> [READING PASSAGE]

###

2)Yes there is a stream that gets the information
The client is reading the http request byte by byte

Ill provide a snippet of the server update function that runs while a client is connected because i’m still learning how some of it works. and don’t know what parts will and will not be useful. and it will explaine it better then i could about what is going on.

void ClockServer::serverUpdate()
{
  WiFiClient client = server.available();   // Listen for incoming clients

  if (client)   // If a new client connects,
  {
    Serial.println("New Client.");          // print a message out in the serial port
    String currentLine = "";              // make a String to hold incoming data from the client
    String header;
    while (client.connected())              // loop while the client's connected
    {
      if (client.available())               // if there's bytes to read from the client,
      {
        char c = client.read();             // read a byte, then
        Serial.write(c);                    // print it out the serial monitor
        header += c;
        if (c == '\n')                      // if the byte is a newline character
        
        {
          // if the current line is blank, you got two newline characters in a row.
          // that's the end of the client HTTP request, so send a response:
          if (currentLine.length() == 0)
          {
            // HTTP headers always start with a response code (e.g. HTTP/1.1 200 OK)
            // and a content-type so the client knows what's coming, then a blank line:

            Serial.println(header); //This is where I see what is in the header

           client.println("HTTP/1.1 200 OK");
           client.println("Content-type:text/html");
           client.println("Connection: close");
           client.println();
          


          //HTML body Code goes here
          client.println("<!DOCTYPE html>");
          client.println("<html>");
         ...


      This is where all the HTML code is  
      there is one line that says 
      client.println("    <a href=\"/HourRed/\" onmouseup=\"location.href=this.href+'ColVal='+sliderHourRed.value;return false;\">");
      that sends the http request
       ...

          //END OF HTML
          // The HTTP response ends with another blank line
          client.println();
          
         // Break out of the while loop
          break;
          
          } else // if you got a newline, then clear currentLine
          {
            currentLine = "";
          }

        } else if (c != '\r')     // if you got anything else but a carriage return character,
        {
          currentLine += c;      // add it to the end of the currentLine
        }
      }
      Serial.println("Client stillConnected");
    }
  // Clear the header variable
  header = "";
  // Close the connection
  client.stop();
  Serial.println("Client disconnected.");
  Serial.println("");
  }
}

and btw.
OK I don't know what everyone is going on about with arduino strings and running out of memory but i have changed my Strings to char*
is that any better

I guess the easiest is to use the arg() method of the ESP8266WebServer class (if you are already using that class - it’s not clear from your code extract)
This parses a standard formatted query string list.
You’ll have to change this line:

client.println("    <a href=\"/HourRed/\" onmouseup=\"location.href=this.href+'ColVal='+sliderHourRed.value;return false;\">");

to yield a URL part in the format:
/HourRed?ColVal=200

Then you can use the sample code here:

There are of course many other ways of doing this.

###

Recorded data
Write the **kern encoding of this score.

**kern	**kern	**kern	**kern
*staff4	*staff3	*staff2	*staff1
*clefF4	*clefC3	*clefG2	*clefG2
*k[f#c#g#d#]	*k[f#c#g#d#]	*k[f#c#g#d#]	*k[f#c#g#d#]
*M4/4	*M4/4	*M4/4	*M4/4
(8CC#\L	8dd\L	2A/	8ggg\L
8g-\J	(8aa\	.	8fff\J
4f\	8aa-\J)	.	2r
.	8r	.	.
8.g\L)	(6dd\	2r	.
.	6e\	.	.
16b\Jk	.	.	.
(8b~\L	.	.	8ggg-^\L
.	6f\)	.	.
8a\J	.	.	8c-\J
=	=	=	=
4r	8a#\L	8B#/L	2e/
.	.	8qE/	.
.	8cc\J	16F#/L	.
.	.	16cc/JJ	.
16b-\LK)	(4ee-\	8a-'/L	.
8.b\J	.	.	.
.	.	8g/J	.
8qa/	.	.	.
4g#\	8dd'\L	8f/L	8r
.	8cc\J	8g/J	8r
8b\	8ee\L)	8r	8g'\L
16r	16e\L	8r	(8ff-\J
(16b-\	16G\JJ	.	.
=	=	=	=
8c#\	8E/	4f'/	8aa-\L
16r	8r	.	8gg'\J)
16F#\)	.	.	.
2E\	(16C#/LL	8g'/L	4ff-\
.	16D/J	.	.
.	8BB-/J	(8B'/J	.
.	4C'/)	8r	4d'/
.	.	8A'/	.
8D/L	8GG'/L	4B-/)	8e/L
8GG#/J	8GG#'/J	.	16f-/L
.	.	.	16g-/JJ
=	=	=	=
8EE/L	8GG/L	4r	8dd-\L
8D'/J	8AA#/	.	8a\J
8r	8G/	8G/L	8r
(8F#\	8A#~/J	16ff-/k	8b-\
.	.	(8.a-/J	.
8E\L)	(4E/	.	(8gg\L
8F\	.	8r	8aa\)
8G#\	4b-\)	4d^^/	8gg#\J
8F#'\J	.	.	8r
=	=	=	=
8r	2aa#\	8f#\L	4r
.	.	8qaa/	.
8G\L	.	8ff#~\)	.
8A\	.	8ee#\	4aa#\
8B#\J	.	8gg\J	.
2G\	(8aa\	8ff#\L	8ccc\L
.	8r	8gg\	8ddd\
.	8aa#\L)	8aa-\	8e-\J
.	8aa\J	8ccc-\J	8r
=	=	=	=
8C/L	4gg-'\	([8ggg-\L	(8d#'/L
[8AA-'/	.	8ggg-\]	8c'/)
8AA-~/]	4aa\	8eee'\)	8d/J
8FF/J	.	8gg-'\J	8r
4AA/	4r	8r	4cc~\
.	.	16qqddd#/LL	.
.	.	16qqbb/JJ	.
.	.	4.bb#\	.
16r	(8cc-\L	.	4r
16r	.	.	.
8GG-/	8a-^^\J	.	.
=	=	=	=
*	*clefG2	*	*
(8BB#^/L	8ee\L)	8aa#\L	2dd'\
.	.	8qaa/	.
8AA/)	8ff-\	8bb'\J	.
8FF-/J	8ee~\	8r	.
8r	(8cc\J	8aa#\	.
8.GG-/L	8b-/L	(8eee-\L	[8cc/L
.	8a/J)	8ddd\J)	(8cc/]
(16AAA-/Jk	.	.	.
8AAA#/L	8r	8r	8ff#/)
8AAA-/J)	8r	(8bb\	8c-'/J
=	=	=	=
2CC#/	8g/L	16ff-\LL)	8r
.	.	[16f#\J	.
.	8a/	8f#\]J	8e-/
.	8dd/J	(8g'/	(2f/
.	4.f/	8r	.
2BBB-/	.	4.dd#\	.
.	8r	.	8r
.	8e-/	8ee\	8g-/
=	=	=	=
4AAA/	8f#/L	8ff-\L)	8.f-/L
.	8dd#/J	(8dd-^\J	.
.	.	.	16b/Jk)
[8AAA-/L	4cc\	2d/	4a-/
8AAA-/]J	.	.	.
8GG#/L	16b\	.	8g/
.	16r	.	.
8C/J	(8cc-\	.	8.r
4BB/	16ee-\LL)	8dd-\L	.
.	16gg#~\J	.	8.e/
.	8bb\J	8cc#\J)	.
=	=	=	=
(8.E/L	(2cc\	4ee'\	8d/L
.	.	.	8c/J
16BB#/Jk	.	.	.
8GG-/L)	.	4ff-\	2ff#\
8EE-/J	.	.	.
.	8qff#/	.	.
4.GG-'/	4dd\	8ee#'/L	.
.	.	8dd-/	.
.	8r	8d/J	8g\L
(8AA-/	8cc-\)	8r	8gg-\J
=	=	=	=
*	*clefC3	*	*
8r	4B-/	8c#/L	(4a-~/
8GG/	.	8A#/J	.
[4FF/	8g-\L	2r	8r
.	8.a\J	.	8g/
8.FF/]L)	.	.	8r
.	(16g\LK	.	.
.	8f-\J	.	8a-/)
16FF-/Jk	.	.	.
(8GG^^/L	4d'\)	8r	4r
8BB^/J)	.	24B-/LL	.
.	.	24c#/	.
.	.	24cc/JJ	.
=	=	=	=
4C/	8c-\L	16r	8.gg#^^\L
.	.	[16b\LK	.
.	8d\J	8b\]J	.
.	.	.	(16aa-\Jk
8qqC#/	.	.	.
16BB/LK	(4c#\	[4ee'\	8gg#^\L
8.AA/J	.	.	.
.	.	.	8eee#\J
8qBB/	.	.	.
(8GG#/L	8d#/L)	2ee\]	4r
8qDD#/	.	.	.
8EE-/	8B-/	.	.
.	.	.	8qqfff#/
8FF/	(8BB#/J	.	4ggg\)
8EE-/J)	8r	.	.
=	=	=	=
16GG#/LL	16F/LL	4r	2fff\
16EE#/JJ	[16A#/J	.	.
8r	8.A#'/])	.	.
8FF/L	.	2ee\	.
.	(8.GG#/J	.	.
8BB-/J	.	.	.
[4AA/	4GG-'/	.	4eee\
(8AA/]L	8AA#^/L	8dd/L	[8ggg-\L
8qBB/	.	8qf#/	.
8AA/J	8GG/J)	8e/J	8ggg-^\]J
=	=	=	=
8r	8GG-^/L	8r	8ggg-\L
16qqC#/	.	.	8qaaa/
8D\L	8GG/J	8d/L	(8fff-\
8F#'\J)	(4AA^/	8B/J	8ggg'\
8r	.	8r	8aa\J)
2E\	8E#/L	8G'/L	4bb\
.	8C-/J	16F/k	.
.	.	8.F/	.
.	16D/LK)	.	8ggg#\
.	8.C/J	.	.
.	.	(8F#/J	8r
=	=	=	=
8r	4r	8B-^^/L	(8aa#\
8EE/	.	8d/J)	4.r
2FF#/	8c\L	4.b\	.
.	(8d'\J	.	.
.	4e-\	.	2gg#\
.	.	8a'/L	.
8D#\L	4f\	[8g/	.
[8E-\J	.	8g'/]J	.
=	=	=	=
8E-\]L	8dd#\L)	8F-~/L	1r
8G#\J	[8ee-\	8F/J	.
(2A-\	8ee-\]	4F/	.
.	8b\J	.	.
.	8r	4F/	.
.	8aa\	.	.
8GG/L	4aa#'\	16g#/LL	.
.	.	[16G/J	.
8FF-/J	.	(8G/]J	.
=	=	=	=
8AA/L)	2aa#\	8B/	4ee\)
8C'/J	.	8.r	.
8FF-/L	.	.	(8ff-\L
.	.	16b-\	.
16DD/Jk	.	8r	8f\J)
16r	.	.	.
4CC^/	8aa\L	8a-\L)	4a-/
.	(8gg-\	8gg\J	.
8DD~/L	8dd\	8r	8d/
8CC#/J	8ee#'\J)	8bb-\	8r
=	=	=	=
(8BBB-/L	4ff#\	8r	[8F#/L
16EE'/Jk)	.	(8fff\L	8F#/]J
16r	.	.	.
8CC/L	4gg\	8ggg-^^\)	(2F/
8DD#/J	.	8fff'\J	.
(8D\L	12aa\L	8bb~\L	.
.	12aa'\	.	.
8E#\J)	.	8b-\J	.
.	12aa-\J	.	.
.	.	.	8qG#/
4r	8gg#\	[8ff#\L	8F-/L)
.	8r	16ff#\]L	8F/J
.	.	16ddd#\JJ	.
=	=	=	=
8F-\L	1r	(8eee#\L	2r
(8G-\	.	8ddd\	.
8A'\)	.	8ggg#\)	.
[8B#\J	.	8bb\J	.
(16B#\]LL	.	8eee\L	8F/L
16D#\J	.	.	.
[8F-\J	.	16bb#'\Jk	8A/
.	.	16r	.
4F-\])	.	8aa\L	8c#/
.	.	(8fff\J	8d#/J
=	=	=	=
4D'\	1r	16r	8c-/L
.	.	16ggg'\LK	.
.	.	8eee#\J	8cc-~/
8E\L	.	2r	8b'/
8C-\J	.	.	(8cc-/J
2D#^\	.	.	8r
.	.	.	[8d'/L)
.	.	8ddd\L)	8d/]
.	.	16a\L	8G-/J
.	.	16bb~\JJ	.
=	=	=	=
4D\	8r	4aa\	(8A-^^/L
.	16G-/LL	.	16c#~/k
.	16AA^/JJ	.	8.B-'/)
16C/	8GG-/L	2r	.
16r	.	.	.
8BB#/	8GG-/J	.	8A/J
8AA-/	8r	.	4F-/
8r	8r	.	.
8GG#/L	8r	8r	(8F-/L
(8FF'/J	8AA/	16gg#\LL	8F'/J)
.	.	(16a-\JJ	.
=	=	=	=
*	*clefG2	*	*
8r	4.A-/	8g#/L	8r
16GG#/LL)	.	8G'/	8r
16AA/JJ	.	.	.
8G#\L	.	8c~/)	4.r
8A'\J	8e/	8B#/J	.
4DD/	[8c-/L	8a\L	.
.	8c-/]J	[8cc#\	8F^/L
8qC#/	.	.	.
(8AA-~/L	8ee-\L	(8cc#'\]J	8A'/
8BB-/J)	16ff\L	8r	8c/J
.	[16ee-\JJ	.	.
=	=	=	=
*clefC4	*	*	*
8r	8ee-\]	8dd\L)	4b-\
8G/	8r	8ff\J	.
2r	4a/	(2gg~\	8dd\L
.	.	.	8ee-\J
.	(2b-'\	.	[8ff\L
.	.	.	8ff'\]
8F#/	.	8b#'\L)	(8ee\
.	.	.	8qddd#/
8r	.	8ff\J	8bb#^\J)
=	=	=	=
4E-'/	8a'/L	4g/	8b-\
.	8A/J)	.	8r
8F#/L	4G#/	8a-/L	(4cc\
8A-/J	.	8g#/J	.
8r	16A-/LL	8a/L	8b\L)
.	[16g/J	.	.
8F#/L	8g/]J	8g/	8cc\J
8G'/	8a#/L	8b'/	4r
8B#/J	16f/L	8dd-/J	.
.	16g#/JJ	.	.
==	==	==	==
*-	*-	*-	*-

###

> [JOB 1] Decide whether each statement agrees with the forum thread, answering yes or no and quoting the words of the thread that settle it. (a) The poster says their Strings were changed to char*. (b) The server's response declares a content type of text/plain. (c) The reply recommends the arg() method of the ESP8266WebServer class.
> [JOB 2] Reproduce the stretch of the forum thread from "This parses a" through "of doing this.".
The data has no connection to the forum thread.

> [FULL SOLUTION 1]
(a) Yes: "i have changed my Strings to char*"
(b) No: "Content-type:text/html"
(c) Yes: "use the arg() method of the ESP8266WebServer class"

> [FULL SOLUTION 2]
This parses a standard formatted query string list.
You’ll have to change this line:

client.println("    <a href=\"/HourRed/\" onmouseup=\"location.href=this.href+'ColVal='+sliderHourRed.value;return false;\">");

to yield a URL part in the format:
/HourRed?ColVal=200

Then you can use the sample code here:

There are of course many other ways of doing this.